• **What you will do**: Output the entries underneath exactly as they are.

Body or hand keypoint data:
_ _ _ _ _
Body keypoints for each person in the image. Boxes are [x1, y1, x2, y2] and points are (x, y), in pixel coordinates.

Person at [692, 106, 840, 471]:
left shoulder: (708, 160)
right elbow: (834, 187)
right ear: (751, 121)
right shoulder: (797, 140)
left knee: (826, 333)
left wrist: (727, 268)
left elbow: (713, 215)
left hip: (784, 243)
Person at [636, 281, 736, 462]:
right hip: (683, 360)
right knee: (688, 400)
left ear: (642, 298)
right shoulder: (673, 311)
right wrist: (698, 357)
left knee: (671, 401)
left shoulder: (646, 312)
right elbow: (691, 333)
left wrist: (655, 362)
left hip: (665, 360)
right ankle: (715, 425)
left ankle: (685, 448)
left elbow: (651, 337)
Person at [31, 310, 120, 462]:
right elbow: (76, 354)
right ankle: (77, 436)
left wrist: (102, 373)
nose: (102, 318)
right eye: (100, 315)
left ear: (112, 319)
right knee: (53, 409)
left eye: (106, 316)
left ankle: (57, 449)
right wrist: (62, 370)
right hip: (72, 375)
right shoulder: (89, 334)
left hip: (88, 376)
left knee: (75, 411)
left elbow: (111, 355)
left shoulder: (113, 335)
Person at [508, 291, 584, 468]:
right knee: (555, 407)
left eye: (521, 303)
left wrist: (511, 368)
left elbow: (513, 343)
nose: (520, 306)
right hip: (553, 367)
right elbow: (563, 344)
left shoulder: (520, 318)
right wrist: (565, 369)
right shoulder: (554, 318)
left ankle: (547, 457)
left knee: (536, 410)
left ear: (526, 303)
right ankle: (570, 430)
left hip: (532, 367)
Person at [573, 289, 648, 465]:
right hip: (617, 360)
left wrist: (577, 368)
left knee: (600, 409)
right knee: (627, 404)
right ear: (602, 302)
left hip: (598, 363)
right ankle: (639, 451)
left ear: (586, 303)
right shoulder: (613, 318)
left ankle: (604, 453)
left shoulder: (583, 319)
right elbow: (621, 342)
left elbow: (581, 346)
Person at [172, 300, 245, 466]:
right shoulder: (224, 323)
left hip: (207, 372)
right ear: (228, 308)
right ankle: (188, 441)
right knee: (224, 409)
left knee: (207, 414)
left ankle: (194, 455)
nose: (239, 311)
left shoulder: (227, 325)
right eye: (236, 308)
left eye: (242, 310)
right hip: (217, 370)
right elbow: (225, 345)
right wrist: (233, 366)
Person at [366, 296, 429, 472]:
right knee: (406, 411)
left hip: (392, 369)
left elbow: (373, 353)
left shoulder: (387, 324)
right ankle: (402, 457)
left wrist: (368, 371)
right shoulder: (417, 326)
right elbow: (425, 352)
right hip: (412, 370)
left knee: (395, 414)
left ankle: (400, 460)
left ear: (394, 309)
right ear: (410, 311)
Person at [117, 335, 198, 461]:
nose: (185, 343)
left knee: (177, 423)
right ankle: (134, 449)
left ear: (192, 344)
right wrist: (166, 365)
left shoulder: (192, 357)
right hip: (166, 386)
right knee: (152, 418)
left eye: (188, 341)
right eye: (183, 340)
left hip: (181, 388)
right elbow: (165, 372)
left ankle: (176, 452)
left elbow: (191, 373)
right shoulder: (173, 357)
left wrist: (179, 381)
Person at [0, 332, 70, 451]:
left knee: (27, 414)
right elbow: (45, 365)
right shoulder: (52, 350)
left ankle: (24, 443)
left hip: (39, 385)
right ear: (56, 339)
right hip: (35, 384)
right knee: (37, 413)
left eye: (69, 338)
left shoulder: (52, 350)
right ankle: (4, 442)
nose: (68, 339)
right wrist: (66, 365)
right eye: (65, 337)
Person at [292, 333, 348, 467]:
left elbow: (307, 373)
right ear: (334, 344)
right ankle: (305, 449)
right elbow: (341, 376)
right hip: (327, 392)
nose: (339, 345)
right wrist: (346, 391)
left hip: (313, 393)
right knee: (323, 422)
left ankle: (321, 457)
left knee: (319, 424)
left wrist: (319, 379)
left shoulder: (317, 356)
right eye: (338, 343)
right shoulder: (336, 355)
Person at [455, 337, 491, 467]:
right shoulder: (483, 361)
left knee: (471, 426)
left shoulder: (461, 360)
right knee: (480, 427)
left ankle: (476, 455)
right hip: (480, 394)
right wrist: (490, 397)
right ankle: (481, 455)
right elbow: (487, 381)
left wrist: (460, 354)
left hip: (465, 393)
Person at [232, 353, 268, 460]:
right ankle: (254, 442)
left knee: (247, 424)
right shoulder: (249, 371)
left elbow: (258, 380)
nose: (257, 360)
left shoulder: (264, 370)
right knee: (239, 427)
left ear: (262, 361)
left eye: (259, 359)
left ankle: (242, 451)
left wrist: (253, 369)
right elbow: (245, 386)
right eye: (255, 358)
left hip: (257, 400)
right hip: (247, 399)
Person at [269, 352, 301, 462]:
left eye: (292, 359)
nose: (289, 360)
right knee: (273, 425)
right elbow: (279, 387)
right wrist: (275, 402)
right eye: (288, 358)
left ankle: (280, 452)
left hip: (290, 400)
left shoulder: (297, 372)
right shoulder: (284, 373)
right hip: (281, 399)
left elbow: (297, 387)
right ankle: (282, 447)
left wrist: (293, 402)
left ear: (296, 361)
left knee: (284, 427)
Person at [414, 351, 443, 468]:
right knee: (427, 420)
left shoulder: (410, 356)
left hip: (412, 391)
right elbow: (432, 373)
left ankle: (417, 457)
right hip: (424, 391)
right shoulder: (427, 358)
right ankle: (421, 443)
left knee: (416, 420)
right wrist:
_ _ _ _ _
• **Solution**:
Body keypoints for each person in the image. Boxes are [x1, y1, x2, y2] and points are (x, y), in pixel coordinates.

Person at [692, 106, 840, 471]:
left shoulder: (708, 160)
right elbow: (834, 187)
right ear: (751, 121)
right shoulder: (797, 140)
left knee: (826, 333)
left wrist: (727, 268)
left elbow: (713, 215)
left hip: (784, 243)
Person at [636, 281, 736, 462]:
right hip: (683, 360)
right knee: (688, 400)
left ear: (642, 298)
right shoulder: (673, 311)
right wrist: (698, 357)
left knee: (671, 401)
left shoulder: (646, 312)
right elbow: (691, 333)
left wrist: (655, 362)
left hip: (665, 360)
right ankle: (715, 425)
left ankle: (685, 448)
left elbow: (651, 337)
Person at [31, 310, 120, 462]:
right elbow: (76, 354)
right ankle: (77, 436)
left wrist: (102, 373)
nose: (102, 318)
right eye: (100, 315)
left ear: (112, 319)
right knee: (53, 409)
left eye: (106, 316)
left ankle: (57, 449)
right wrist: (62, 370)
right hip: (72, 375)
right shoulder: (89, 334)
left hip: (88, 376)
left knee: (75, 411)
left elbow: (111, 355)
left shoulder: (113, 335)
Person at [508, 291, 584, 468]:
right knee: (555, 407)
left eye: (521, 303)
left wrist: (511, 368)
left elbow: (513, 343)
nose: (520, 306)
right hip: (553, 367)
right elbow: (563, 344)
left shoulder: (520, 318)
right wrist: (565, 369)
right shoulder: (554, 318)
left ankle: (547, 457)
left knee: (536, 410)
left ear: (526, 303)
right ankle: (570, 430)
left hip: (532, 367)
Person at [573, 289, 648, 465]:
right hip: (617, 360)
left wrist: (577, 368)
left knee: (600, 409)
right knee: (627, 404)
right ear: (602, 302)
left hip: (598, 363)
right ankle: (639, 451)
left ear: (586, 303)
right shoulder: (613, 318)
left ankle: (604, 453)
left shoulder: (583, 319)
right elbow: (621, 342)
left elbow: (581, 346)
Person at [172, 300, 245, 466]:
right shoulder: (224, 323)
left hip: (207, 372)
right ear: (228, 308)
right ankle: (188, 441)
right knee: (224, 409)
left knee: (207, 414)
left ankle: (194, 455)
nose: (239, 311)
left shoulder: (227, 325)
right eye: (236, 308)
left eye: (242, 310)
right hip: (217, 370)
right elbow: (225, 345)
right wrist: (233, 366)
Person at [366, 296, 429, 472]:
right knee: (406, 411)
left hip: (392, 369)
left elbow: (373, 353)
left shoulder: (387, 324)
right ankle: (402, 457)
left wrist: (368, 371)
right shoulder: (417, 326)
right elbow: (425, 352)
right hip: (412, 370)
left knee: (395, 414)
left ankle: (400, 460)
left ear: (394, 309)
right ear: (410, 311)
Person at [117, 335, 198, 461]:
nose: (185, 343)
left knee: (177, 423)
right ankle: (134, 449)
left ear: (192, 344)
right wrist: (166, 365)
left shoulder: (192, 357)
right hip: (166, 386)
right knee: (152, 418)
left eye: (188, 341)
right eye: (183, 340)
left hip: (181, 388)
right elbow: (165, 372)
left ankle: (176, 452)
left elbow: (191, 373)
right shoulder: (173, 357)
left wrist: (179, 381)
Person at [0, 332, 70, 451]:
left knee: (27, 414)
right elbow: (45, 365)
right shoulder: (52, 350)
left ankle: (24, 443)
left hip: (39, 385)
right ear: (56, 339)
right hip: (35, 384)
right knee: (37, 413)
left eye: (69, 338)
left shoulder: (52, 350)
right ankle: (4, 442)
nose: (68, 339)
right wrist: (66, 365)
right eye: (65, 337)
Person at [292, 333, 348, 467]:
left elbow: (307, 373)
right ear: (334, 344)
right ankle: (305, 449)
right elbow: (341, 376)
right hip: (327, 392)
nose: (339, 345)
right wrist: (346, 391)
left hip: (313, 393)
right knee: (323, 422)
left ankle: (321, 457)
left knee: (319, 424)
left wrist: (319, 379)
left shoulder: (317, 356)
right eye: (338, 343)
right shoulder: (336, 355)
Person at [455, 337, 491, 467]:
right shoulder: (483, 361)
left knee: (471, 426)
left shoulder: (461, 360)
right knee: (480, 427)
left ankle: (476, 455)
right hip: (480, 394)
right wrist: (490, 397)
right ankle: (481, 455)
right elbow: (487, 381)
left wrist: (460, 354)
left hip: (465, 393)
Person at [232, 353, 268, 460]:
right ankle: (254, 442)
left knee: (247, 424)
right shoulder: (249, 371)
left elbow: (258, 380)
nose: (257, 360)
left shoulder: (264, 370)
right knee: (239, 427)
left ear: (262, 361)
left eye: (259, 359)
left ankle: (242, 451)
left wrist: (253, 369)
right elbow: (245, 386)
right eye: (255, 358)
left hip: (257, 400)
right hip: (247, 399)
Person at [269, 352, 301, 462]:
left eye: (292, 359)
nose: (289, 360)
right knee: (273, 425)
right elbow: (279, 387)
right wrist: (275, 402)
right eye: (288, 358)
left ankle: (280, 452)
left hip: (290, 400)
left shoulder: (297, 372)
right shoulder: (284, 373)
right hip: (281, 399)
left elbow: (297, 387)
right ankle: (282, 447)
left wrist: (293, 402)
left ear: (296, 361)
left knee: (284, 427)
Person at [414, 351, 443, 468]:
right knee: (427, 420)
left shoulder: (410, 356)
left hip: (412, 391)
right elbow: (432, 373)
left ankle: (417, 457)
right hip: (424, 391)
right shoulder: (427, 358)
right ankle: (421, 443)
left knee: (416, 420)
right wrist:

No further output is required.